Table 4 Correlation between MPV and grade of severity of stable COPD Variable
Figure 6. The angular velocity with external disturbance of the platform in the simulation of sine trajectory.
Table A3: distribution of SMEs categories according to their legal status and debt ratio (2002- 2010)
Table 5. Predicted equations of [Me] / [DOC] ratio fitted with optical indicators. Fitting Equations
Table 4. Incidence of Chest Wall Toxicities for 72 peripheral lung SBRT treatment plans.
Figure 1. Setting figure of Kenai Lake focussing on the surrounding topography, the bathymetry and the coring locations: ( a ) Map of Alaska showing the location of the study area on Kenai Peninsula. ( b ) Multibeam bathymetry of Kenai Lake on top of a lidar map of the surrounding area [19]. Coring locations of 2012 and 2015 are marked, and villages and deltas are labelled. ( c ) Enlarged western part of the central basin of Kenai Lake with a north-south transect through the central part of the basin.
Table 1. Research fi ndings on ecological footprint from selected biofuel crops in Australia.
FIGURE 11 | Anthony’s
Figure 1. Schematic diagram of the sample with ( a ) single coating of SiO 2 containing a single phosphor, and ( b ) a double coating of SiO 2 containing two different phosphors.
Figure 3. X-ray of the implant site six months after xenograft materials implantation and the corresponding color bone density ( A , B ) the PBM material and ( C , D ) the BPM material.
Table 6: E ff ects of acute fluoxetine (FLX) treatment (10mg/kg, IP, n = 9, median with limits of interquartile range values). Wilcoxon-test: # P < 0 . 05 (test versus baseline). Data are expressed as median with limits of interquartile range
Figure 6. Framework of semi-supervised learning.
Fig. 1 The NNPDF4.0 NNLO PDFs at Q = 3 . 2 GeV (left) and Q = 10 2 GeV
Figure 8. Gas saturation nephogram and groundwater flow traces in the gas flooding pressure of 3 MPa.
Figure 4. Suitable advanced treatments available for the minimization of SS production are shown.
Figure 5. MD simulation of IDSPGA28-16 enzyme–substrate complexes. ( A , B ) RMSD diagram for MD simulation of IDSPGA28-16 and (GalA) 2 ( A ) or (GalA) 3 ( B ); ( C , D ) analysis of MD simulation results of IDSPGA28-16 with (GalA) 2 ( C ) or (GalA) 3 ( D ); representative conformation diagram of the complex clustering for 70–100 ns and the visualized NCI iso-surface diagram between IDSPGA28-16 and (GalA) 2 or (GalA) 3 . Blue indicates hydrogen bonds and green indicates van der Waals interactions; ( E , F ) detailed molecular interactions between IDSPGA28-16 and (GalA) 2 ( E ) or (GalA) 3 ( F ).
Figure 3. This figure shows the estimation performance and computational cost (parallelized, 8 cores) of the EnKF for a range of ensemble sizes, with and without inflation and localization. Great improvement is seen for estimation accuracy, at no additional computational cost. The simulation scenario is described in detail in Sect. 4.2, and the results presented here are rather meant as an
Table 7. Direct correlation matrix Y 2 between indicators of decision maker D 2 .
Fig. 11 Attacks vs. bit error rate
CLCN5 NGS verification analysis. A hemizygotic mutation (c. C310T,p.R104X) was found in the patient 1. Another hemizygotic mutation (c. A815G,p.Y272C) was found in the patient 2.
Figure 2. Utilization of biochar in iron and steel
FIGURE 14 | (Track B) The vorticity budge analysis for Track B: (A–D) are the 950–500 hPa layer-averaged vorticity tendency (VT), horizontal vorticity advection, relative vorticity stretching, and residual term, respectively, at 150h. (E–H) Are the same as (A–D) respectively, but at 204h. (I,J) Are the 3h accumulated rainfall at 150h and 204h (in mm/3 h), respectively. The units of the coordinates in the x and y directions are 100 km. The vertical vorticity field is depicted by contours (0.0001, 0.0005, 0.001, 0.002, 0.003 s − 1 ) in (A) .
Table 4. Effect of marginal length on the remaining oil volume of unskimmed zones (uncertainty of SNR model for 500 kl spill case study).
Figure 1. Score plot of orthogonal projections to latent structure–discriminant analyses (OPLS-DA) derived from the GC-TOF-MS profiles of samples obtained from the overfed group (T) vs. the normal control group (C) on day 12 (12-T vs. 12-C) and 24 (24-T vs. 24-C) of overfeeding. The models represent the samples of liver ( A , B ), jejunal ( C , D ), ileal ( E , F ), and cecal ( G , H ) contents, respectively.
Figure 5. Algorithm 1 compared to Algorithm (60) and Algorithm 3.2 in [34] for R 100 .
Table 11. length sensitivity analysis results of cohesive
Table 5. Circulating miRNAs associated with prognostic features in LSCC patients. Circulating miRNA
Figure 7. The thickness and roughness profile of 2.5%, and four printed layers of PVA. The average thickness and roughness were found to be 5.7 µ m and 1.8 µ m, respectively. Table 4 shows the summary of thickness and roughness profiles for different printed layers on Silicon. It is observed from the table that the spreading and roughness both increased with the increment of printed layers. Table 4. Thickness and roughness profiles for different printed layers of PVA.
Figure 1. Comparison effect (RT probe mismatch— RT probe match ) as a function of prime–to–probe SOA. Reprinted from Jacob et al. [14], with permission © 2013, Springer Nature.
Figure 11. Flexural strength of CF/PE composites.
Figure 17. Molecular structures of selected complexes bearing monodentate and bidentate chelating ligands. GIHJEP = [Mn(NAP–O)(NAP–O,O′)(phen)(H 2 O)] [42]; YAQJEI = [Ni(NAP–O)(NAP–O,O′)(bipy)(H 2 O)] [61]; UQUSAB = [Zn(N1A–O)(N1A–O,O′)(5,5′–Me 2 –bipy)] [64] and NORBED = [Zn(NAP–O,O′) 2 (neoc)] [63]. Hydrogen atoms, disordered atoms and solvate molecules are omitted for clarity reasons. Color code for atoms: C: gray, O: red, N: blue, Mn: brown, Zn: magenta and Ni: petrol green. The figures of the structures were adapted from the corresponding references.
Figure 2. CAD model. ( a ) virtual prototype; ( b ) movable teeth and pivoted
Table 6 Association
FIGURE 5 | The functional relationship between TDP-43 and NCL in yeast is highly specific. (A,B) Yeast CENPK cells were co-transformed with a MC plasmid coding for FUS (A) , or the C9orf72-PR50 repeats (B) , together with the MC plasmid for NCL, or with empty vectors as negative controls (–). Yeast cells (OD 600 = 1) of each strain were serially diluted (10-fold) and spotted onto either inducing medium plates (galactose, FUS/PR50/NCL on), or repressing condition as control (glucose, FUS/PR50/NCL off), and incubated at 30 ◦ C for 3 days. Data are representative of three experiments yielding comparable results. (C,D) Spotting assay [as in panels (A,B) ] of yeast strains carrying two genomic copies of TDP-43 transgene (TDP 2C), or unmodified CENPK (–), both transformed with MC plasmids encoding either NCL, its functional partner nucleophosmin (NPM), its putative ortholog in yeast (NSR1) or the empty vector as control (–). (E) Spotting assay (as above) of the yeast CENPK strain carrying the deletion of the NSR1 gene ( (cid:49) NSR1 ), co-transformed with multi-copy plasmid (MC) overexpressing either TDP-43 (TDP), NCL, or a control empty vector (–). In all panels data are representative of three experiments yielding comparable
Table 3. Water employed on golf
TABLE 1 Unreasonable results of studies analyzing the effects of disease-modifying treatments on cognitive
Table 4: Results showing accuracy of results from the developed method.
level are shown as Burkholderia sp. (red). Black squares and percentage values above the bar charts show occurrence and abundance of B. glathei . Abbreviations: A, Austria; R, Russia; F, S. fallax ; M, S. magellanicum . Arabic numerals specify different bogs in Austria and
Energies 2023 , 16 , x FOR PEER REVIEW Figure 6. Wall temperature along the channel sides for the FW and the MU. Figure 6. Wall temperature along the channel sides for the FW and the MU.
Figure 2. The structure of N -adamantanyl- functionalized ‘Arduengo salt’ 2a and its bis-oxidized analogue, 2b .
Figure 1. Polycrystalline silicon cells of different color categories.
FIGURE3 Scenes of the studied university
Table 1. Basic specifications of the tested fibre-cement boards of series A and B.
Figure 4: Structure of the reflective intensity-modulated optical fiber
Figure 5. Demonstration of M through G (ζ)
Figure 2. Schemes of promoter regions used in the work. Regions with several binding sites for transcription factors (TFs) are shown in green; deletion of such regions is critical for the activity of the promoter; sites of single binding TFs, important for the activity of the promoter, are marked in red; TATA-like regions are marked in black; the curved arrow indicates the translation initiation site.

_ACTIVITY_.
Tell how many lines in the material contain the string "optical". Nothing but the number is needed.

_TASK ANSWER_.
2